A little back story. As the youngest child of two youngest children, I grew up between generations where my cousins had kids while I was still a kid myself. Even so, I never spent much time around kids so I had no idea what kind of activities were age appropriate. All I knew was that I was overprotected and my mother always made me stop doing anything that could be potentially dangerous, probably more so than she should have.
Well, one day, I'm on the beach and some of the kids are climbing pretty high up on some logs and it looks to me like they could really hurt themselves so I told them to stop doing that. Their mother, my cousin, heard me and was annoyed that I was parenting her children and told me that what they were doing was fine, I needed to chill out. Obviously this little exchange has stuck with me and it's one of the big reasons I never attempt to stick my nose into someone elses parenting.
A few nights ago, I had a bad nightmare. I was at my grandmothers condo which was on the second floor. A few cousins were there as well as, gee, guess how my brain came up with this one, twin toddlers. Two blond little boys. My grandmother let's them go outside onto the small deck and I look at the deck and think that's not such a great idea. While there is a fence, the bars are almost a foot apart, very easy for small kids to get through. So I decide to go out there with the boys and as soon as I get there, I see one of them sitting between two bars, butt hanging over the edge. I go to grab him and realize he's mid poo (must be potty training) and since I don't want to pick him up while he's in progress, I hold onto him until he finishes his business and try to tell the people inside that something dangerous is happening, I need a second person to help.
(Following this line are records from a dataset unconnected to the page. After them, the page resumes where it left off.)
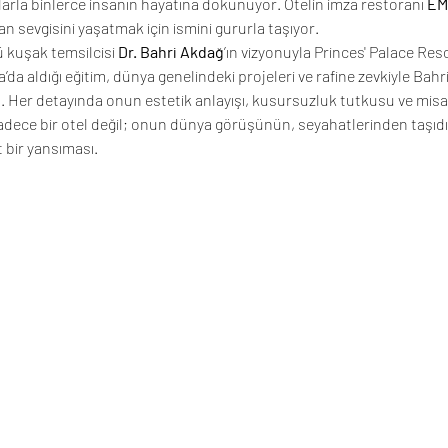
ılarla binlerce insanın hayatına dokunuyor. Otelin imza restoranı 
EM
lan sevgisini yaşatmak için ismini gururla taşıyor.
kuşak temsilcisi 
Dr. Bahri Akdağ
’ın vizyonuyla Princes' Palace Reso
a aldığı eğitim, dünya genelindeki projeleri ve rafine zevkiyle Bahri
ş. Her detayında onun estetik anlayışı, kusursuzluk tutkusu ve misaf
 sadece bir otel değil; onun dünya görüşünün, seyahatlerinden taşıdığ
t bir yansıması.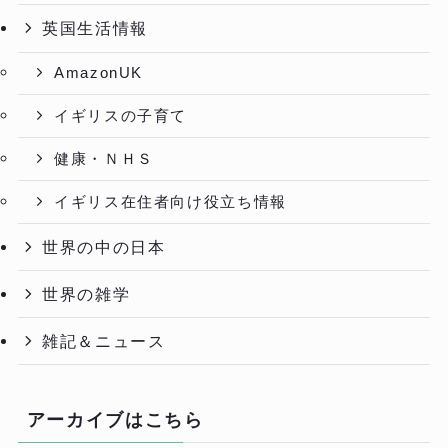
英国生活情報
AmazonUK
イギリスの子育て
健康・ＮＨＳ
イギリス在住者向け役立ち情報
世界の中の日本
世界の雑学
雑記＆ニュース
アーカイブはこちら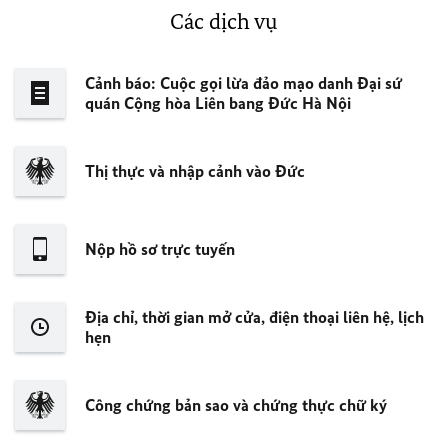
Các dịch vụ
Cảnh báo: Cuộc gọi lừa đảo mạo danh Đại sứ
quán Cộng hòa Liên bang Đức Hà Nội
Thị thực và nhập cảnh vào Đức
Nộp hồ sơ trực tuyến ​​​​​​​
Địa chỉ, thời gian mở cửa, điện thoại liên hệ, lịch
hẹn
Công chứng bản sao và chứng thực chữ ký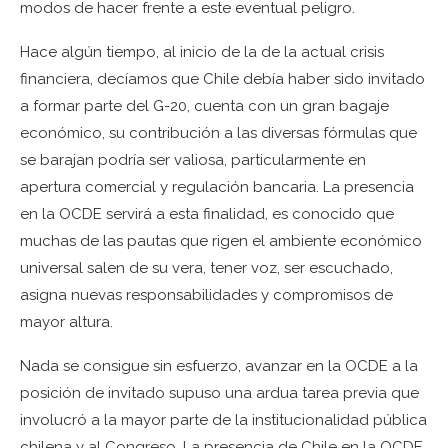
modos de hacer frente a este eventual peligro.
Hace algún tiempo, al inicio de la de la actual crisis
financiera, decíamos que Chile debía haber sido invitado
a formar parte del G-20, cuenta con un gran bagaje
económico, su contribución a las diversas fórmulas que
se barajan podría ser valiosa, particularmente en
apertura comercial y regulación bancaria. La presencia
en la OCDE servirá a esta finalidad, es conocido que
muchas de las pautas que rigen el ambiente económico
universal salen de su vera, tener voz, ser escuchado,
asigna nuevas responsabilidades y compromisos de
mayor altura.
Nada se consigue sin esfuerzo, avanzar en la OCDE a la
posición de invitado supuso una ardua tarea previa que
involucró a la mayor parte de la institucionalidad pública
chilena y al Congreso. La presencia de Chile en la OCDE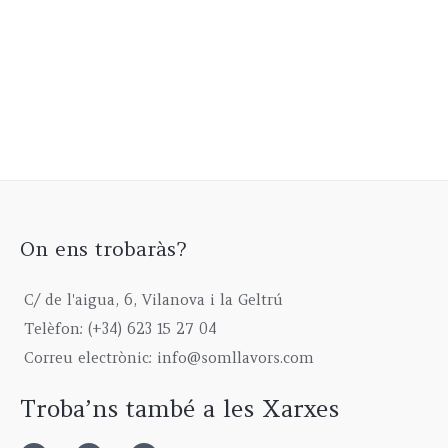
On ens trobaràs?
C/ de l'aigua, 6, Vilanova i la Geltrú
Telèfon: (+34) 623 15 27 04
Correu electrònic: info@somllavors.com
Troba’ns també a les Xarxes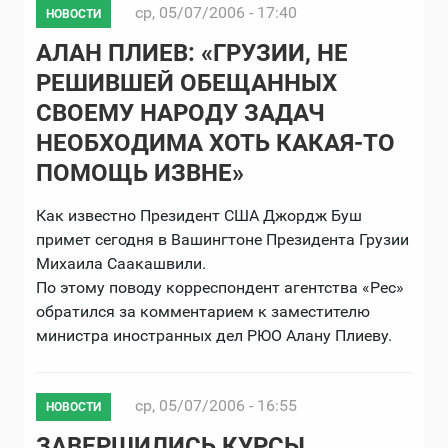
ср, 05/07/2006 - 17:40
НОВОСТИ
АЛАН ПЛИЕВ: «ГРУЗИИ, НЕ
РЕШИВШЕЙ ОБЕЩАННЫХ
СВОЕМУ НАРОДУ ЗАДАЧ
НЕОБХОДИМА ХОТЬ КАКАЯ-ТО
ПОМОЩЬ ИЗВНЕ»
Как известно Президент США Джордж Буш
примет сегодня в Вашингтоне Президента Грузии
Михаила Саакашвили.
По этому поводу корреспондент агентства «Рес»
обратился за комментарием к заместителю
министра иностранных дел РЮО Алану Плиеву.
ср, 05/07/2006 - 16:55
НОВОСТИ
ЗАВЕРШИЛИСЬ КУРСЫ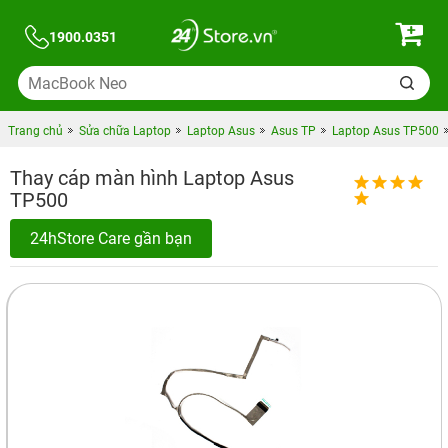
1900.0351
Trang chủ
Sửa chữa Laptop
Laptop Asus
Asus TP
Laptop Asus TP500
Thay cáp màn hình Laptop Asus
TP500
24hStore Care gần bạn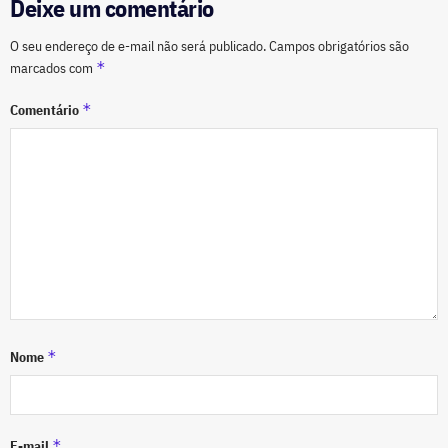
Deixe um comentário
O seu endereço de e-mail não será publicado.
Campos obrigatórios são
*
marcados com
*
Comentário
*
Nome
*
E-mail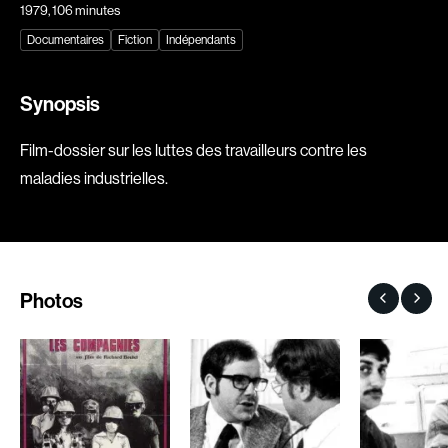
1979
, 106 minutes
Explorer par
Documentaires
Fiction
Indépendants
Genres
Synopsis
Action
Amateurs
Film-dossier sur les luttes des travailleurs contre les
Animation
Art
maladies industrielles.
Aventure
Biographiques
Comédies
Comédies musicales
Documentaires
Drames
Érotiques
Étudiants
Photos
Famille
Fantastiques
Fiction
Guerre
Historiques
Horreur
Indépendants
Jeunesse
Musicaux
Policiers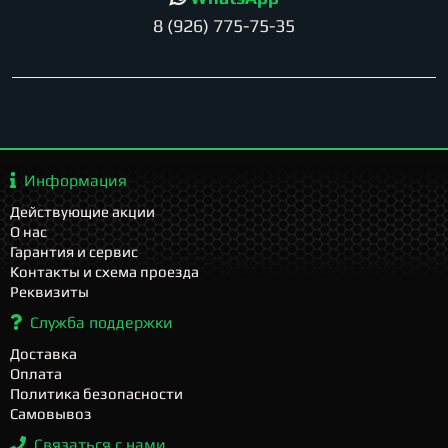
8 (926) 775-75-35
Информация
Действующие акции
О нас
Гарантия и сервис
Контакты и схема проезда
Реквизиты
Служба поддержки
Доставка
Оплата
Политика безопасности
Самовывоз
Связаться с нами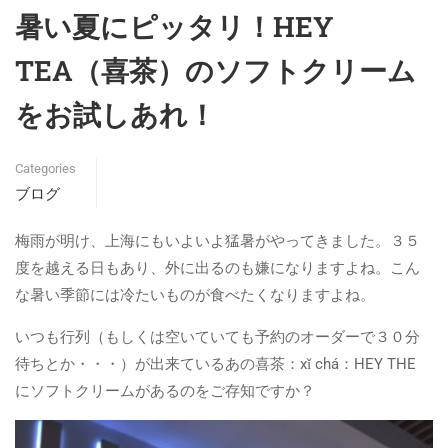
暑い夏にピッタリ！HEY
TEA（喜茶）のソフトクリーム
をお試しあれ！
Categories
ブログ
梅雨が明け、上海にもいよいよ猛暑がやってきました。３５
度を越える日もあり、外に出るのも嫌になりますよね。こん
な暑い季節には冷たいものが食べたくなりますよね。
いつも行列（もしくは空いていても予約のオーダーで３０分
待ちとか・・・）が出来ているあの喜茶：xǐ chá：HEY THE
にソフトクリームがあるのをご存知ですか？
Everyone laughs at me and concludes that I'm overreacting. Then I see the second boy head to the edge and start to go between the bars and I scream and try to communicate EMERGENCY COME NOW!!! Just as I scream and try to lunge for the second boy without pushing the first boy over, I see him go over the edge. I continue screaming and now the people inside are thinking maybe they should check out the situation. I look over and see the little boy face down in the gravel below. That's when I woke up.
I was going to write about that nightmare when I had it but never got around to it and didn't see much purpose other than to demonstrate how fucked up my brain can be. Until today.
I've baby-proofed our house pretty well. Many would say I've over done it but oh well, that's what I'm comfortable with. I haven't really had to tell the girls "no" a whole lot because they have very little access to anything that could harm them. But they have recently figured out how to climb onto the couch which means falling is now a possibility. I have to keep moving the ottomans away from it so that if one does fall, they don't crack their head on the hard corner. We're doing a whole lot of trying to teach them to only sit on the couch, no standing, no further climbing. Yeah, you can imagine how well that's going over. When we tell them to sit and put them in a sitting position, they think it's a game so they laugh, pop back up, and wait to be dropped again.
So I'm sitting on the floor with my back against the couch reading Teeny Tiny a story on my lap. I see Middie Biddie heading over towards the edge of the couch and do my stern mom voice "sit down!" and she laughs at me. Then I see her start to climb over the edge of the pack n play that's there and just as I scream "NO" and try to lunge for her without hurting Teeny Tiny in the process, I watch her flip over the edge, head first. OMG flashback to my nightmare!!!
She was fine. Rather enjoyed it and was having a grand old time flopping around inside the pack n play while I tried to recover from the panic.
Why was she having a grand old time? Because I had the foresight to predict that this might happen one day and decided that the pack n play would be the perfect place to store things like extra blankets and big stuffed animals. Yup, she only fell about a foot with a really soft landing.
People can call me over protective, laugh at my obnoxious baby-proofing, and tell me to chill out about seeing potential dangers that others don't see. But today that obnoxious paranoia protected my girl from a nasty bump on the head, possibly a broken neck. At the moment, I'm glad to be a paranoid freak.